The implicit message of "White America" is that its problems are its own doing. Parents who grew up listening to 80s pop music, and who now criticize the materialism of the rap music nowadays are being hypocritical. The materialism has always been there, as have the social manipulation, the social-power politics, the status-seeking, etc. It was just that in the 80s it was hidden under a veneer of romanticism, whereas now its naked, brutal truth hits you directly in the face.

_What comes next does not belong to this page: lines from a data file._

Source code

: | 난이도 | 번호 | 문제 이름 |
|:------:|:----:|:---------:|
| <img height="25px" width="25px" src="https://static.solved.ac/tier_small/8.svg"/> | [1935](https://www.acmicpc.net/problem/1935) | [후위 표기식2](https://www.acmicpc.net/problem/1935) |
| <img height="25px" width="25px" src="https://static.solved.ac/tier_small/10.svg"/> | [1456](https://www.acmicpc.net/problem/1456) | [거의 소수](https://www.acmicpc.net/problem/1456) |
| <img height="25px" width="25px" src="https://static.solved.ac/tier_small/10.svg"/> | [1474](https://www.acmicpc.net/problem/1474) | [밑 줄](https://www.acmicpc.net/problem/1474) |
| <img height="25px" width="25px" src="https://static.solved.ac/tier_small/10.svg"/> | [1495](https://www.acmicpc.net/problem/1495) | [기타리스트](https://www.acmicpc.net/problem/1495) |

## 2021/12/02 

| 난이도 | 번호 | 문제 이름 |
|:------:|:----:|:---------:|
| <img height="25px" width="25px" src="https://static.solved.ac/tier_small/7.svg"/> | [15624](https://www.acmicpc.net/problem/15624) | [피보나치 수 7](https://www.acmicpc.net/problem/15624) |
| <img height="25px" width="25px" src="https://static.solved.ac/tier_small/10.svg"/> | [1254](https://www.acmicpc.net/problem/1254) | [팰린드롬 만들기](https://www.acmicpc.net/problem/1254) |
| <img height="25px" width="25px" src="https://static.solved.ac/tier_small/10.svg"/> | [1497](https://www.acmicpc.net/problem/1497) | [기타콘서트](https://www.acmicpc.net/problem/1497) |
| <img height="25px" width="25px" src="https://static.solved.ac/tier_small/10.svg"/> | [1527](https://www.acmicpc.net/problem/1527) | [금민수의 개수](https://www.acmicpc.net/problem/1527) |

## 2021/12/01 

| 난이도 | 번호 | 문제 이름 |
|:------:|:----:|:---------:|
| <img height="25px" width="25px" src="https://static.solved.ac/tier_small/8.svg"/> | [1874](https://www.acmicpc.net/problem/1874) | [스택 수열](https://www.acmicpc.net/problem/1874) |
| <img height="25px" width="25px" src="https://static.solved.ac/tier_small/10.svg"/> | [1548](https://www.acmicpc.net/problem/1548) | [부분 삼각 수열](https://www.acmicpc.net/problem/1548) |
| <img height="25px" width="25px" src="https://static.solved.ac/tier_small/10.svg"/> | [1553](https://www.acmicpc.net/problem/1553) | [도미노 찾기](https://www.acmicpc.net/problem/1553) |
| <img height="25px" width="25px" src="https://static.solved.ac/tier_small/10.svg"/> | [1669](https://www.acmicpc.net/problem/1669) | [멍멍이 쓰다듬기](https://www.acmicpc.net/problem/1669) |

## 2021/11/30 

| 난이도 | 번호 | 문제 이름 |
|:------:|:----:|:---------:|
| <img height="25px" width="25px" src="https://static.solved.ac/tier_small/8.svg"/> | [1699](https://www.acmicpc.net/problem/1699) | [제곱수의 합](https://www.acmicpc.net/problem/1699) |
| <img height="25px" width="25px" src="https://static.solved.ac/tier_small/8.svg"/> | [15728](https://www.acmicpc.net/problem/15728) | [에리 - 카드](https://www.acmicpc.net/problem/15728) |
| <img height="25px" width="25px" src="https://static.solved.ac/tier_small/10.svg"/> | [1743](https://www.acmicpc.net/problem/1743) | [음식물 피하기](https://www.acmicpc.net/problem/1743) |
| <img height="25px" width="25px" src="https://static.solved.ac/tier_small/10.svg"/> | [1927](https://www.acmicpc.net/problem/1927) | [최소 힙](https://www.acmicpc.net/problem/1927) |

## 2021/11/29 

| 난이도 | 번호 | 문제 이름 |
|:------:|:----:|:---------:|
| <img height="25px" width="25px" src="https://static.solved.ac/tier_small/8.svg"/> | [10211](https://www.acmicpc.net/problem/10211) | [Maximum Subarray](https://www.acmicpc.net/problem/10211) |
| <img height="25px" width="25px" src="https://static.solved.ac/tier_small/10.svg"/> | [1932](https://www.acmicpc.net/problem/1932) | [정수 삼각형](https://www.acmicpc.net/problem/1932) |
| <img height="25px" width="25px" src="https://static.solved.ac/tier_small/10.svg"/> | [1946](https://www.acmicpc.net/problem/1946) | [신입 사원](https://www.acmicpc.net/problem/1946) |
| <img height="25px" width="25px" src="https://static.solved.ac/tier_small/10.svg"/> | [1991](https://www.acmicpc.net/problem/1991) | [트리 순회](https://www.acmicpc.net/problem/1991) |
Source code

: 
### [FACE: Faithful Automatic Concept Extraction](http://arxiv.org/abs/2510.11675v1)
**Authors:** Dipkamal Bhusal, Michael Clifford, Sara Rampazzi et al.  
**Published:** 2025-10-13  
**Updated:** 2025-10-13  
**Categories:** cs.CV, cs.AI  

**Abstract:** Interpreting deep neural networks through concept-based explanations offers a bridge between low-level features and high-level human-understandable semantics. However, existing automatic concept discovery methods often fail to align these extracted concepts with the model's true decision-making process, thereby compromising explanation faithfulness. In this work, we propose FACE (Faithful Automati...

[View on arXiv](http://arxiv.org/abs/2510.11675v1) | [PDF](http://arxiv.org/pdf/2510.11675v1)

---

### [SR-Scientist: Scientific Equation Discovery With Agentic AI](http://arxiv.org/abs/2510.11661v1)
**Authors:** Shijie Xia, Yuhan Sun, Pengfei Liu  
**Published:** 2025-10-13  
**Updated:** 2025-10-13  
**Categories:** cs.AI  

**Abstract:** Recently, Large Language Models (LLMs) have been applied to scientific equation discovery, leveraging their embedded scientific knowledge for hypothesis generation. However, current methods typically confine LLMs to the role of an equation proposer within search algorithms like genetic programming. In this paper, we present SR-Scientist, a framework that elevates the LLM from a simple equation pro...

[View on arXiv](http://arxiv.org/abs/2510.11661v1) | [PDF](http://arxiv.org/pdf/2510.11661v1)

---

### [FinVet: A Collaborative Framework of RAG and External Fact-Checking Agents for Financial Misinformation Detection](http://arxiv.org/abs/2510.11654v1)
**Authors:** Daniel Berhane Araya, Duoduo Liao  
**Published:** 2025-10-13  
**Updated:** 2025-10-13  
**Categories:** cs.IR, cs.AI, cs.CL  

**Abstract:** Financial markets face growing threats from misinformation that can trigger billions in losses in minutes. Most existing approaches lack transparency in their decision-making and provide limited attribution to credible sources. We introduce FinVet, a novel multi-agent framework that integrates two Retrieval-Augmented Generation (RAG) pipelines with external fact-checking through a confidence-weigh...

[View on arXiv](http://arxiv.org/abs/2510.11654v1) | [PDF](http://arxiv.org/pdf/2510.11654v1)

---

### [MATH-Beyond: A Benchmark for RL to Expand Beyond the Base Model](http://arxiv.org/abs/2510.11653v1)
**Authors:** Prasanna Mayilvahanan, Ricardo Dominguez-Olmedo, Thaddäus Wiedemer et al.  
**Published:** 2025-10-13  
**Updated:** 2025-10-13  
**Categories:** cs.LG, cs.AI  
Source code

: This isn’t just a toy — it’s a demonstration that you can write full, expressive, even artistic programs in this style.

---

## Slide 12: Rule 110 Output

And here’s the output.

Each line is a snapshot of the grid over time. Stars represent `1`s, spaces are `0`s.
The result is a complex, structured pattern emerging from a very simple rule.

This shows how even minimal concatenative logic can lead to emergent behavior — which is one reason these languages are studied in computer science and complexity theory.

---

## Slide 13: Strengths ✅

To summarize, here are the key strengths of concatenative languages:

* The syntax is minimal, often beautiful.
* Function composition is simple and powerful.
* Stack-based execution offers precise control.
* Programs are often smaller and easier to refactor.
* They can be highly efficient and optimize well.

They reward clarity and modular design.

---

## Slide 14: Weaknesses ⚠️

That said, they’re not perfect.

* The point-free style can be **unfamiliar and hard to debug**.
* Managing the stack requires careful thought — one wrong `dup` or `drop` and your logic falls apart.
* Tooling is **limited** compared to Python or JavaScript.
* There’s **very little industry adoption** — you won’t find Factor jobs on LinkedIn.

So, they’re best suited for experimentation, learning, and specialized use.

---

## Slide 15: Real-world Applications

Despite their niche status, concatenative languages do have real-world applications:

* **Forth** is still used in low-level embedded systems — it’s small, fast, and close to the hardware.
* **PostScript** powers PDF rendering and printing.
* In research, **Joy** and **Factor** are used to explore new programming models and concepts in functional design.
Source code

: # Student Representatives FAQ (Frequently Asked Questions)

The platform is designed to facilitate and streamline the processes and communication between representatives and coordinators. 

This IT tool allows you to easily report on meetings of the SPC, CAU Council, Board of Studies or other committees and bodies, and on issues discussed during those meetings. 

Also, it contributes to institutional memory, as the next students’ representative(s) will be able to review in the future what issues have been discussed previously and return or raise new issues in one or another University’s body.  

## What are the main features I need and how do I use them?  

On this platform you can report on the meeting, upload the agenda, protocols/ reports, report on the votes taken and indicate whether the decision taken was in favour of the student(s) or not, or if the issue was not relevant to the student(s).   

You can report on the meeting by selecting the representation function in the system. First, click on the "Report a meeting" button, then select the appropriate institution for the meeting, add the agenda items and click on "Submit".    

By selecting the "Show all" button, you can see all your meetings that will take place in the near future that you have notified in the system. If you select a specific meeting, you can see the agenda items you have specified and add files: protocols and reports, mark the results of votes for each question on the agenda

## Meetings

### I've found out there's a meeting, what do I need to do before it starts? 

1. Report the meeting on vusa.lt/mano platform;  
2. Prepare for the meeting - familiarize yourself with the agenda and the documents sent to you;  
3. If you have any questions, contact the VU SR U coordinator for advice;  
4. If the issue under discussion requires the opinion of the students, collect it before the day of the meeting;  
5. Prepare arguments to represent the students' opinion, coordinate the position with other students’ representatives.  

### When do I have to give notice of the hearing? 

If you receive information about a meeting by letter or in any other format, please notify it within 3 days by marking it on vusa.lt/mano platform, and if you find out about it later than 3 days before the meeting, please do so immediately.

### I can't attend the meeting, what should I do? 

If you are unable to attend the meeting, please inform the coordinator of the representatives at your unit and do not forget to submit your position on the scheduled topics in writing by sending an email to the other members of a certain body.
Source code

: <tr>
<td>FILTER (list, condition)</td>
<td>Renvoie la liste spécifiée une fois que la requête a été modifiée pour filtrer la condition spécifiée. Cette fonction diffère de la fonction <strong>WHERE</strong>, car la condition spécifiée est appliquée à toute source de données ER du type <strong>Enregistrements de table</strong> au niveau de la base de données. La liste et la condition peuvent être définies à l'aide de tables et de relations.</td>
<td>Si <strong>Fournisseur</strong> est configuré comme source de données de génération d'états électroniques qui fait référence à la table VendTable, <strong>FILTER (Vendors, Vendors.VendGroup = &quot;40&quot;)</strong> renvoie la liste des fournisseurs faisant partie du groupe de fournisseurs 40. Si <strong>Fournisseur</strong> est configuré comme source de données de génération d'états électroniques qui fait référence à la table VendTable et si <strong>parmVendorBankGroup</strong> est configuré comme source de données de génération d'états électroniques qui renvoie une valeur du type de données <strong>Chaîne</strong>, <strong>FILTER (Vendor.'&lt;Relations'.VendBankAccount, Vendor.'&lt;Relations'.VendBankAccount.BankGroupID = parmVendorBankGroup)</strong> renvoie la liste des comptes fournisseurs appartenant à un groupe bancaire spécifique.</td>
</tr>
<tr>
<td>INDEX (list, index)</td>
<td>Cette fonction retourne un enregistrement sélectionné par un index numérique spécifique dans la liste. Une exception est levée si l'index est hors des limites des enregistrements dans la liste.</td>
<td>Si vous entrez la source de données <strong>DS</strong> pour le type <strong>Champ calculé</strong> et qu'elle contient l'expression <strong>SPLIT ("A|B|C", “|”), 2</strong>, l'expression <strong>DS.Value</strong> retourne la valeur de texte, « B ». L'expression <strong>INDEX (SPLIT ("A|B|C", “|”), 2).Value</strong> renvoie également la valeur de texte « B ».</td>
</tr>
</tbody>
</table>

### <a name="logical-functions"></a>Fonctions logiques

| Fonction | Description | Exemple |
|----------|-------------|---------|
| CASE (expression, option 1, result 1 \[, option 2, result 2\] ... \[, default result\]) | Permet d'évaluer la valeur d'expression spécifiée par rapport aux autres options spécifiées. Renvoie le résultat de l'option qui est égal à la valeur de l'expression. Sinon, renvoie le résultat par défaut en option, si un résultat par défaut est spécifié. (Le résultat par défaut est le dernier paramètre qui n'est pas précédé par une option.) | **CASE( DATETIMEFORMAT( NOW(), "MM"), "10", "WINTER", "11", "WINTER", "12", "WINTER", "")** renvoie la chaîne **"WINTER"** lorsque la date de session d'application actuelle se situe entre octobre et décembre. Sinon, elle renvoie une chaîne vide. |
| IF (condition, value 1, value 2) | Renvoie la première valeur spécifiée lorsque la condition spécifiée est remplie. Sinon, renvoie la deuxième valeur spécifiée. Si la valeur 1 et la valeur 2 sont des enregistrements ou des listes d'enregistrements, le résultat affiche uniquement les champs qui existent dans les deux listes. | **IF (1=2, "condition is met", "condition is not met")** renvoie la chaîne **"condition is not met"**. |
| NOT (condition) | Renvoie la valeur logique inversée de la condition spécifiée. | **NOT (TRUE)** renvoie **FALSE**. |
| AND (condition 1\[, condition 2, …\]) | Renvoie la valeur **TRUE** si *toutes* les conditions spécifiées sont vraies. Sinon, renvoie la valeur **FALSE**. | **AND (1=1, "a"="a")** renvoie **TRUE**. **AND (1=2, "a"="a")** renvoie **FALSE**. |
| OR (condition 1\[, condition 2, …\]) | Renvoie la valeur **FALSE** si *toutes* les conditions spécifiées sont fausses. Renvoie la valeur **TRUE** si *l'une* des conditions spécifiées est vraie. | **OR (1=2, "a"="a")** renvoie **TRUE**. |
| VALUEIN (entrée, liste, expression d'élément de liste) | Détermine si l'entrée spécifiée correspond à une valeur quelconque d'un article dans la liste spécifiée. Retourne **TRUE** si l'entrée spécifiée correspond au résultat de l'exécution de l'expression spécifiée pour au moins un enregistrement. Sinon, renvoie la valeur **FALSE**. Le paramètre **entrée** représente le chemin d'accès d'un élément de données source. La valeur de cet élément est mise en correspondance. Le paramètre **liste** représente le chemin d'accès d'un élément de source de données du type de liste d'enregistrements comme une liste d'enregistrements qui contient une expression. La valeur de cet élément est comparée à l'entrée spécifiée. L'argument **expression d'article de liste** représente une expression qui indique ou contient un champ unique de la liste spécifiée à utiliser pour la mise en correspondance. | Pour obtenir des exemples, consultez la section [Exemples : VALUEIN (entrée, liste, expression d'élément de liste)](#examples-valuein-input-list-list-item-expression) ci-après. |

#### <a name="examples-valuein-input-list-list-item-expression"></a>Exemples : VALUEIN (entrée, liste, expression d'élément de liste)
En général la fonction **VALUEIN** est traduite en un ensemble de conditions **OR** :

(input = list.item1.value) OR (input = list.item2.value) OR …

And in a world with so much obvious social manipulation, status-seeking, etc. at school, how could one not expect to see school shootings? Parents mistakenly criticize this music, which is only a witness to the social strife, anxiety, status-seeking, the subtle socialite warfare among middle-class youth, etc. If these parents really wanted to get rid of these school shootings, they'd have to get rid of the fundamental middle-class status-seeking, pressures, exclusivist-materialism-in
-fact, etc. (And that, I think, requires a social revolution). You can't expect to soften or hide this materialistic strife with romanticism for ever. Sooner or later the obvious illusions had to give way. Nowadays, of course, a lot of 80s music seems corny and naive. Well, of course it was, and purposefully so.

Anyways, today's White America is the result not of passive neglect on the part of parents (The "Parents aren't spending enough time with their children" complaint). It is precisely the opposite: today's White America is the result of the parents (who grew up in the first really materialistic decade, the 80s) interfering too much with their children, infecting their children with too much of their anxious bourgeois status-seeking, pressuring them too much to be pretty and popular and play sports and play a musical instrument and do ballet and do all that other trendy bourgeois stuff, all for the sake of "personal achievement" (the monetary currency of status-seeking bourgeois adolescents in late-capitalism) and "character" (the willingness to strive to whatever lengths in order to conform and meet the expectations of your parents, your other authority figures, and those around you. It is a very fascist mentality, in fact. A perfect breeding ground for little bourgeois Hitler Youth, all the marching band, football, cheerleading, school nationalism, etc.

The main point: today's White America is the logical outcome of the 80s, not a deviation away from the 80s that can be easily corrected with tougher anti-drug and anti-gang efforts, more metal detectors in the schools, more dress codes, etc. Drugs and gangs pay in material wealth. Your kids are just achieving monetary success and status---following your example. Your Eric Klebolds are just reacting to the vicious social manipulation that is demonstrated, for instance, quite nakedly in that Avril Lavigne video "Girlfriend."

But going back to the 80s naive innocence and romanticism is not an option. Putting on a superficial veneer of the happy white middle-class family will not work either---you've already tried that, but we know that however picturesque your little family photo looks (such as at the end of the video for "White America," we know full well that little Eric is in the basement loading his Uzi (to paraphrase James Howard Kunstler). One cannot reclaim innocence. We must overthrow this society of social manipulation entirely, and that means also overthrowing the economic basis of this social manipulation (capitalism and the middle-class). When everyone has a part in the control of the means of production, when everyone is a worker, when we have true comradeship, then we will have our antidote to today's troubled White America.